**Task objective**
Copy word for word, please, the lines of the entries below running from the one containing "## Happy Panda Day!" to the one containing "Date: 2023-03-15", both ends included.

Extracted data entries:
%%

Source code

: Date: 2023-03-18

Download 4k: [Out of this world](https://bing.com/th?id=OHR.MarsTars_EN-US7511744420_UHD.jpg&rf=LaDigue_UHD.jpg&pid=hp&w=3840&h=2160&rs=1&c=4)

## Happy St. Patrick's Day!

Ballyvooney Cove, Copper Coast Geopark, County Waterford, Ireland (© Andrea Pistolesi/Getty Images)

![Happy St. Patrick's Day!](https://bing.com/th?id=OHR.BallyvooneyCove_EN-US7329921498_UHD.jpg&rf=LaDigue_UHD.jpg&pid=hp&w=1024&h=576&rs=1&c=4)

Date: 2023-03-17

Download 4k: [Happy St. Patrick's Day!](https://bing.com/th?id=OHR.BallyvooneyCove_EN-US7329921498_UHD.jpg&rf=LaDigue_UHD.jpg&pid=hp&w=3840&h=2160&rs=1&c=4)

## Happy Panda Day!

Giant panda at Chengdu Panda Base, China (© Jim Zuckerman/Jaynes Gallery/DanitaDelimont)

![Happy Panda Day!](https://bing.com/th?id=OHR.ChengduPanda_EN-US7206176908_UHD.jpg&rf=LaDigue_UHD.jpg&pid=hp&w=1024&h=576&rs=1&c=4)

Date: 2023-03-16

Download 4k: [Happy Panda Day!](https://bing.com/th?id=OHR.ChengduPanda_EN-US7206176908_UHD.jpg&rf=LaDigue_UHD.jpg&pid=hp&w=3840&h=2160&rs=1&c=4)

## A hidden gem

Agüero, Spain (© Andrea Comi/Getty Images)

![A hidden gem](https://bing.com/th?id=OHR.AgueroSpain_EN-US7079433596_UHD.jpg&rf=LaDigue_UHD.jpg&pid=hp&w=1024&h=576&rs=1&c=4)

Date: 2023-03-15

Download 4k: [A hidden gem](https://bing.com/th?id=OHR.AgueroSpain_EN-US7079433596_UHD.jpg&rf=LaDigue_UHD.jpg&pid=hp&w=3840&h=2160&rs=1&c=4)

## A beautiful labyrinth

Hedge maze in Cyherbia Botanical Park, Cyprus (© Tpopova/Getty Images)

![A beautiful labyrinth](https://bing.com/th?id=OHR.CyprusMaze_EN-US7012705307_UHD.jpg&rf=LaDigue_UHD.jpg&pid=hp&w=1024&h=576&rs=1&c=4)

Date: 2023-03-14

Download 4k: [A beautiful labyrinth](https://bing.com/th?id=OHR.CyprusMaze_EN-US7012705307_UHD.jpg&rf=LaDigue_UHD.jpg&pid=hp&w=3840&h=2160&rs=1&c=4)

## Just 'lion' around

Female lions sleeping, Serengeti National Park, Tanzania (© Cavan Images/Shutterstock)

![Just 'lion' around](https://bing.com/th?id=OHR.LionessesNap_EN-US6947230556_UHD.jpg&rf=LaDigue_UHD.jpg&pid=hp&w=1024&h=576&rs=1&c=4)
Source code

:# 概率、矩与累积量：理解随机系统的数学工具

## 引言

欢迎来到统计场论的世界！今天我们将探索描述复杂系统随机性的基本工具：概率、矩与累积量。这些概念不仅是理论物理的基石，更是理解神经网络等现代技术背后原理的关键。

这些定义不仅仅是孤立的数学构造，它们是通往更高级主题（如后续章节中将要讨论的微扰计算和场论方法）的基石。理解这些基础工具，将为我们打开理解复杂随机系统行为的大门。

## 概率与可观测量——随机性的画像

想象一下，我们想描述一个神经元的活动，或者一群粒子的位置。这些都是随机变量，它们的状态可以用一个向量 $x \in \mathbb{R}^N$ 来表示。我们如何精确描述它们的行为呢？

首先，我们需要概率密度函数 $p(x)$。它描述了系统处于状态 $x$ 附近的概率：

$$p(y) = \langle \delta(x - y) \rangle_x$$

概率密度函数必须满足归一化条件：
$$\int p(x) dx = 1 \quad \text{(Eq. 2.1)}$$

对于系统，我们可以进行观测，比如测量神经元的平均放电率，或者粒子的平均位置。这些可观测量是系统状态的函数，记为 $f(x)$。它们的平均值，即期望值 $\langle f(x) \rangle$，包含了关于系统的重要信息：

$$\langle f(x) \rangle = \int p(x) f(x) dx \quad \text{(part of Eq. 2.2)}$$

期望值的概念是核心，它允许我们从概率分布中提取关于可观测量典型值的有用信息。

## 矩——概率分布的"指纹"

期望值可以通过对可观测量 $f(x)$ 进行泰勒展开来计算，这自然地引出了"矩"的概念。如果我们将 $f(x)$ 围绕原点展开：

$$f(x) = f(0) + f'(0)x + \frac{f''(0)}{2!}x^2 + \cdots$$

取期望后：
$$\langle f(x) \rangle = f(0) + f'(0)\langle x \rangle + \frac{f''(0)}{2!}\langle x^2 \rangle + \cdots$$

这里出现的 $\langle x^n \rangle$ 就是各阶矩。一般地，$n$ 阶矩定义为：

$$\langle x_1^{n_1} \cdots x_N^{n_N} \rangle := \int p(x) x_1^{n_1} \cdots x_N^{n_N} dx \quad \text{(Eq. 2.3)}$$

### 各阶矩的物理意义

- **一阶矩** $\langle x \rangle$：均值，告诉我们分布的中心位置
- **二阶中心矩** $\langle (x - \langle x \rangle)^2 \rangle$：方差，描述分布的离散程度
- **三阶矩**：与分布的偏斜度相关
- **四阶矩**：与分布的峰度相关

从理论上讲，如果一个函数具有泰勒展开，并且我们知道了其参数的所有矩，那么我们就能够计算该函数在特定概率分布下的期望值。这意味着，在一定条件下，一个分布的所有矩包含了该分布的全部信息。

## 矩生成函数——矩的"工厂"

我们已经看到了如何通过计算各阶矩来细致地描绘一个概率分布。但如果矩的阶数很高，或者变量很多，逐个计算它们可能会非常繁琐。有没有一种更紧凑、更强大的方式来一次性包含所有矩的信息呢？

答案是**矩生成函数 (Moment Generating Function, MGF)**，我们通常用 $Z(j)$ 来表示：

%%

**Written response**
## Happy Panda Day!

Giant panda at Chengdu Panda Base, China (© Jim Zuckerman/Jaynes Gallery/DanitaDelimont)

![Happy Panda Day!](https://bing.com/th?id=OHR.ChengduPanda_EN-US7206176908_UHD.jpg&rf=LaDigue_UHD.jpg&pid=hp&w=1024&h=576&rs=1&c=4)

Date: 2023-03-16

Download 4k: [Happy Panda Day!](https://bing.com/th?id=OHR.ChengduPanda_EN-US7206176908_UHD.jpg&rf=LaDigue_UHD.jpg&pid=hp&w=3840&h=2160&rs=1&c=4)

## A hidden gem

Agüero, Spain (© Andrea Comi/Getty Images)

![A hidden gem](https://bing.com/th?id=OHR.AgueroSpain_EN-US7079433596_UHD.jpg&rf=LaDigue_UHD.jpg&pid=hp&w=1024&h=576&rs=1&c=4)

Date: 2023-03-15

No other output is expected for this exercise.